Postpartum people with opioid use disorder (OUD) report feeling underprepared for the pregnancy to postpartum transition. We developed a novel, technology-delivered educational intervention for pregnant and parenting people with OUD to address this gap. This study provides a theoretically grounded assessment of the feasibility and acceptability of a new technology-delivered educational intervention (Project BETTER) for pregnant and parenting people receiving medication for OUD (MOUD). Pregnant and postpartum people receiving MOUD were recruited from a perinatal addiction clinic research registry to pilot test the technology-delivered intervention. Participants completed one of three modules (Postpartum Transition, Neonatal Opioid Withdrawal Syndrome, or Child Welfare Interactions) and a survey assessing acceptability based on the theoretical framework of acceptability (TFA). We measured feasibility using process, resource, management, and scientific assessments. Demographics were self-reported. Clinical characteristics were abstracted from the medical record. Feasibility was promising, with 17 of 28 participants approached (61%) agreeing to participate; 70% of these participants (N = 12; 58% White and 23% Black, all with public insurance) completed an intervention module and the study assessments, and all reported understanding how the modules worked.
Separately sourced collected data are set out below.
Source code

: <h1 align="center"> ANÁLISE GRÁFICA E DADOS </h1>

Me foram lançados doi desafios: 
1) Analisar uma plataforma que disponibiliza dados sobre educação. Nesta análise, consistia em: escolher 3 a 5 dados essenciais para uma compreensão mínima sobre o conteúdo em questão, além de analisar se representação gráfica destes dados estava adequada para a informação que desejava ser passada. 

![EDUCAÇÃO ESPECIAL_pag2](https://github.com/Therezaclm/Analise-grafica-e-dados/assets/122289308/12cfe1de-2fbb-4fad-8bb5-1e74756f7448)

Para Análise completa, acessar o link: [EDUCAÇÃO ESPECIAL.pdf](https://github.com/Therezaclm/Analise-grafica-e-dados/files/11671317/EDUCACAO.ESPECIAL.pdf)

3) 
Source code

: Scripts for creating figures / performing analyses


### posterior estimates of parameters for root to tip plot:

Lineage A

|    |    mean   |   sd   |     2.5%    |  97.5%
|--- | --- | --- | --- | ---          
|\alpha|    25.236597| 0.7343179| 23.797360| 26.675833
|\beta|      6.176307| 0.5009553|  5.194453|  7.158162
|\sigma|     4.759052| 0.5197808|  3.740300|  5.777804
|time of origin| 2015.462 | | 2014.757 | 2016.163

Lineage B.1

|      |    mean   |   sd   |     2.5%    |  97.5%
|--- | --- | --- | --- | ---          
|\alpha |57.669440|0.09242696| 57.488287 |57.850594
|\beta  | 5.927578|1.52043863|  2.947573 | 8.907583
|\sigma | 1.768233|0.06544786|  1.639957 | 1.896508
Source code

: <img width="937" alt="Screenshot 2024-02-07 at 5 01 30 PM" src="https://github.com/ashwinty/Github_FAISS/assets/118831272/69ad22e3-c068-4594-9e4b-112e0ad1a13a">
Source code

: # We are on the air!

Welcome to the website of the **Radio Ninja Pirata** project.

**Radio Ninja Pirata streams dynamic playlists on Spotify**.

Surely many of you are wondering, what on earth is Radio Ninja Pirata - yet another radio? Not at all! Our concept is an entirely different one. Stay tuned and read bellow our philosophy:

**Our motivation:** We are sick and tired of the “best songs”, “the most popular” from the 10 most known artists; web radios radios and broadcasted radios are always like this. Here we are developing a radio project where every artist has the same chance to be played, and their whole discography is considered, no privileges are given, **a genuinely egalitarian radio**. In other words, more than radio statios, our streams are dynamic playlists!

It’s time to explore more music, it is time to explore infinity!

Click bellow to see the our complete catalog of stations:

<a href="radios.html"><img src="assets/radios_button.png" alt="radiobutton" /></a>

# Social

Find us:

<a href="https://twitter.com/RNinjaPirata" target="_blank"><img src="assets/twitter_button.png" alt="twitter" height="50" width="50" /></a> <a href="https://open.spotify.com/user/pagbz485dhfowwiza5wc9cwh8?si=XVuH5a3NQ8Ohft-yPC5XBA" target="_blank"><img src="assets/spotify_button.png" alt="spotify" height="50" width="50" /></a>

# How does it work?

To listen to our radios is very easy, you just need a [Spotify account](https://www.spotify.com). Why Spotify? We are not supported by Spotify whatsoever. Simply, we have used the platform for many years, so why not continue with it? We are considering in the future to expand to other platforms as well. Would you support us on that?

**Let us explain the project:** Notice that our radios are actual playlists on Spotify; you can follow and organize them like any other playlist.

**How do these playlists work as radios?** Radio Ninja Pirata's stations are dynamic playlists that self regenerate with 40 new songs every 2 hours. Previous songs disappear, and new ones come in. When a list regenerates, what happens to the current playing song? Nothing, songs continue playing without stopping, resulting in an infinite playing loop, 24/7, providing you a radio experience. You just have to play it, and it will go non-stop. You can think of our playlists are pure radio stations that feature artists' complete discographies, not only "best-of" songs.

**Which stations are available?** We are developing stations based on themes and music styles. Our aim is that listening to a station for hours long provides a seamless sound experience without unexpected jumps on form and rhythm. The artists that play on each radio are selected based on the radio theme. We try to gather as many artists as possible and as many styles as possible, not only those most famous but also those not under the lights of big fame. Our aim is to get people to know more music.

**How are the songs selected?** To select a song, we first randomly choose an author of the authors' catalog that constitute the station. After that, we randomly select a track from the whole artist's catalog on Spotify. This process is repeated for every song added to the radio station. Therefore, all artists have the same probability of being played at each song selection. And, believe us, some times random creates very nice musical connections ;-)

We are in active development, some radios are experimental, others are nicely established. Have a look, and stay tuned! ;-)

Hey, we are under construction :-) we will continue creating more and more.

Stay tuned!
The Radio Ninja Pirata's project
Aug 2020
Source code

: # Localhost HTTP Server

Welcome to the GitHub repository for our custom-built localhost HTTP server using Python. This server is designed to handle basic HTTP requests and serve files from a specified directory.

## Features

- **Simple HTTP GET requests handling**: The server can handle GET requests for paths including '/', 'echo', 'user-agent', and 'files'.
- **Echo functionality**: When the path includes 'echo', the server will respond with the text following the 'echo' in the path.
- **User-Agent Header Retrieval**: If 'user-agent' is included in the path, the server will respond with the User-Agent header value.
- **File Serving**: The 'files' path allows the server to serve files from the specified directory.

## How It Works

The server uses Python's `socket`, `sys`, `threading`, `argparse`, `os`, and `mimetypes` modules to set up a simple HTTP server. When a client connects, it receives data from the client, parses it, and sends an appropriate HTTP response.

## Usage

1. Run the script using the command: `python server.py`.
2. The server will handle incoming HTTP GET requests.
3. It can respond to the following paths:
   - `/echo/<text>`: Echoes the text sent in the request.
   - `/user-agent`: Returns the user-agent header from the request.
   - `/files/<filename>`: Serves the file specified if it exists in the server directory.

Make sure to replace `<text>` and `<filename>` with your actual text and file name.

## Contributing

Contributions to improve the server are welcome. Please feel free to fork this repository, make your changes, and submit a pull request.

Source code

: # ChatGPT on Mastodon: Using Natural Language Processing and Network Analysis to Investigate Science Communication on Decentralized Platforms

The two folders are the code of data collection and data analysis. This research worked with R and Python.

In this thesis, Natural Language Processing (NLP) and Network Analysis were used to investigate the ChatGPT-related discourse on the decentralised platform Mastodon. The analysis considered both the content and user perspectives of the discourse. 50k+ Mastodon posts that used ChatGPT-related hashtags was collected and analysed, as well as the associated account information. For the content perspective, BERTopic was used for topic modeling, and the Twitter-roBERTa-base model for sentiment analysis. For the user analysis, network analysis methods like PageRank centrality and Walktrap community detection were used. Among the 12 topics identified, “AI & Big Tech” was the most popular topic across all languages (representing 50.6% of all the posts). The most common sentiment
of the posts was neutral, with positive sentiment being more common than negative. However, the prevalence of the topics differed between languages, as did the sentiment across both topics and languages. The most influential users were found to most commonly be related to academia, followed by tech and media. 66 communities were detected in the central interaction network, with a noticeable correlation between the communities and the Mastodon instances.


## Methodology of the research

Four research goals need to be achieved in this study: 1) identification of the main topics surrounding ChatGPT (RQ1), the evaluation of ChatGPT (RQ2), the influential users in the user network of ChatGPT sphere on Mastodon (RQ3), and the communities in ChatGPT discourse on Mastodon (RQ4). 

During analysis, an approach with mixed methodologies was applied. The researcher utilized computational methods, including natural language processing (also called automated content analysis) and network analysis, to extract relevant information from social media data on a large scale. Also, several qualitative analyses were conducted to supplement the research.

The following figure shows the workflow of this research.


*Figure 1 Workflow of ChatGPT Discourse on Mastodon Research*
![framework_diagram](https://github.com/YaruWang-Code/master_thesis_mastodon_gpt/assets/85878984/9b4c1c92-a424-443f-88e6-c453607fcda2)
Acceptability was strong, with median ratings of 4 or 5 on a 5-point scale for all positively scored TFA domains. Compared to learning from a provider, participants also reported feeling more comfortable and less stigmatized learning from the intervention. Our theoretically grounded assessment suggests high feasibility and acceptability for Project BETTER, and provides justification for further evaluation in a clinical trial setting. Technology-delivered educational interventions may help reduce stigma and enhance prenatal education.